Fed expected to reduce interest rates by a half-point

A quarter point cut by the Federal Reserve in interest rates would normally give Wall Street a boost

A quarter point cut by the Federal Reserve in interest rates would normally give Wall Street a boost. Today expectations of a half-point are running so high that anything less could plunge the market into the doldrums. The Federal Reserve chairman, Mr Alan Greenspan, is expected to announce the US central bank's decision at 7.15 this evening, Irish time, after two day's deliberation on how best to stave off a recession.

The case for an aggressive rate cut was strengthened by a report yesterday that consumer pessimism in the United States was rampant. A key monthly index of consumer confidence fell in January to its lowest level in more than four years.

"Consumers' increasing pessimism about the short-term outlook has sent the expectations index into territory normally seen prior to a recession," said Mr Lynn Franco, director of the Conference Board, a New York-based research group which compiled the data.

Most economists are unanimous that the interest rate cut will be half a percentage point. "It's a done deal," said Mr David Wyss, chief economist for Standard & Poor.

READ MORE

"When Alan Greenspan says growth is near zero, it means the Fed believes they need to do more," said Mr Bruce Steinberg, chief economist of Merrill Lynch.

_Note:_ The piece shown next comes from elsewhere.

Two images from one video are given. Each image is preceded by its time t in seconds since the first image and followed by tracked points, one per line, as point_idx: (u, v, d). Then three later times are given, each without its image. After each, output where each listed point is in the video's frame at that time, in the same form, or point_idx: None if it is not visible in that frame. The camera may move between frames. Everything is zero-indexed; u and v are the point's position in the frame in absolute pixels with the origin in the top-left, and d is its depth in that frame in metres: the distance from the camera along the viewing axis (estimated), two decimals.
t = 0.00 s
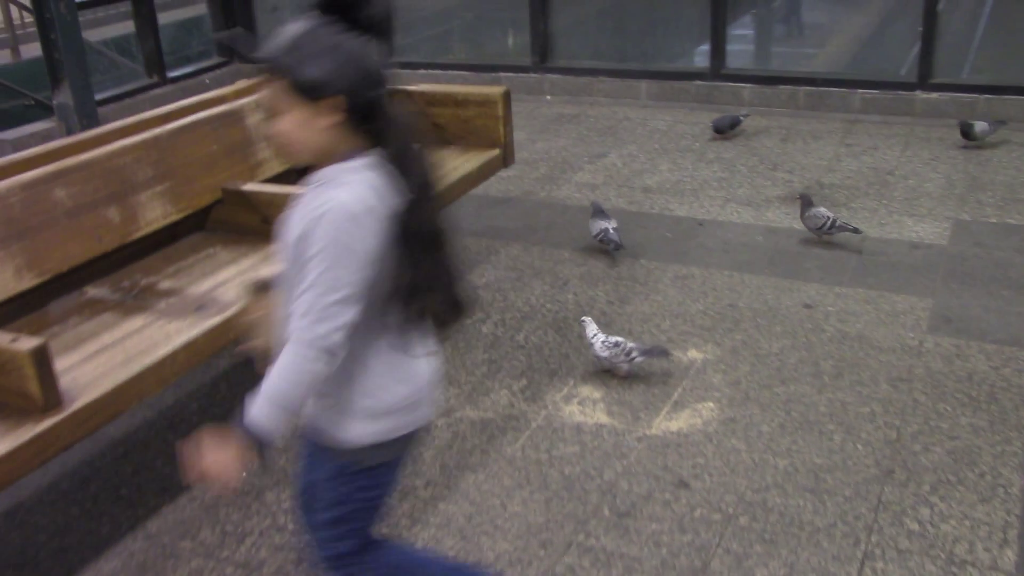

The stock and corporate bond markets have stabilised since Mr Greenspan abruptly lowered the benchmark federal funds rate from 6.5 per cent to 6 per cent on January 3rd. This led some experts to sound a note of caution about further big cuts.

The federal reserve chairman "won't have to move aggressively", said Mr Irwin Kellner, chief economist for CBS MarketWatch He argued that tax cuts planned by President George W Bush "will do some of the Fed's work" in reviving growth.

However, Mr Greenspan and the seven Federal Reserve governors who must approve any rate change will have to consider whether the markets have stabilised simply because a further half point rate cut has already been factored in - and the damage which could result from not meeting expectations.

The Fed chairman set the hare running when he told the US Senate budget committee last week that the economy had almost ground to a halt. "Indeed we are probably very close to zero at this particular moment," he said. He indicated that there was scope for a rate cut as inflation was "exceptionally well contained". The US inflation rate has fallen since peaking at 3.7 per cent in June.

The Federal Reserve has not varied interest rates by a whole decimal point in one month since 1984. Before the January 3rd reduction, Mr Greenspan had raised interest rates six time to their highest level in 15 years.

Many of the key indicators being studied by the bankers in the vast marble Federal Reserve HQ on Washington's Constitution Avenue, show where the economy has been, not where it is going. One of these is growth data for the fourth quarter of last year, due to be released today.

The economy grew at 2.2 per cent in the third quarter, down from 5.6 per cent in the April-June period and growth is predicted at 2 per cent for the October-December period.

There are many indications that the economy is continuing to slow down. Production in US industry is falling. Business inventories are piling up, with the inventory-to-sales ratio in November the highest in 18 months. The manufacturing sector has shrunk for five straight months to December. Lay-offs by big corporations have been mounting, the latest being Chrysler's plan to downsize its workforce by 26,000 over three years.

Against that, the unemployment rate in December was, at 4 per cent, just fractionally above the 30-year record low of 3.9 per cent in October. US executives still complain that they cannot find enough qualified staff. And, while home sales have fallen, the property market has not collapsed. Weekly surveys of chain store sales have also shown a slight improvement after a sluggish last quarter.

A steep fall in consumer sentiment is nevertheless a red light for growth. Consumer spending accounts for two-thirds of US economic activity. A collapse in consumer confidence preceded the recessions of the 1980s and early 1990s.

The Conference Board said yesterday its monthly index of confidence fell for a fourth straight month in January to 114.4, well below the 124.2 economists had forecast and its lowest since December 1996 - though not so low it said as to suggest an outright recession.

Mr Greenspan has identified consumer confidence as a key to determining if a rapidly slowing economy will unravel further. He told the Senate budget committee: "The critical issue we need to address is whether that degree of contraction is enough to breach the fabric of consumer confidence. At the moment it is not.

"Consumers' assessment of current business and labour market conditions, while declining, does not yet suggest the economy has completely run out of steam," Mr Franco said.

The meeting of the Federal Open Market Committee, comprising governors and presidents of the Fed's regional banks, began its closed door meeting yesterday morning.

The Federal Reserve's rate revision is likely to be followed by a similar cut in US commercial banks' prime lending rate, the benchmark for millions of personal and business loans, standing now at 9 per cent. Lowering the cost of borrowing would stimulate business investment and consumer spending.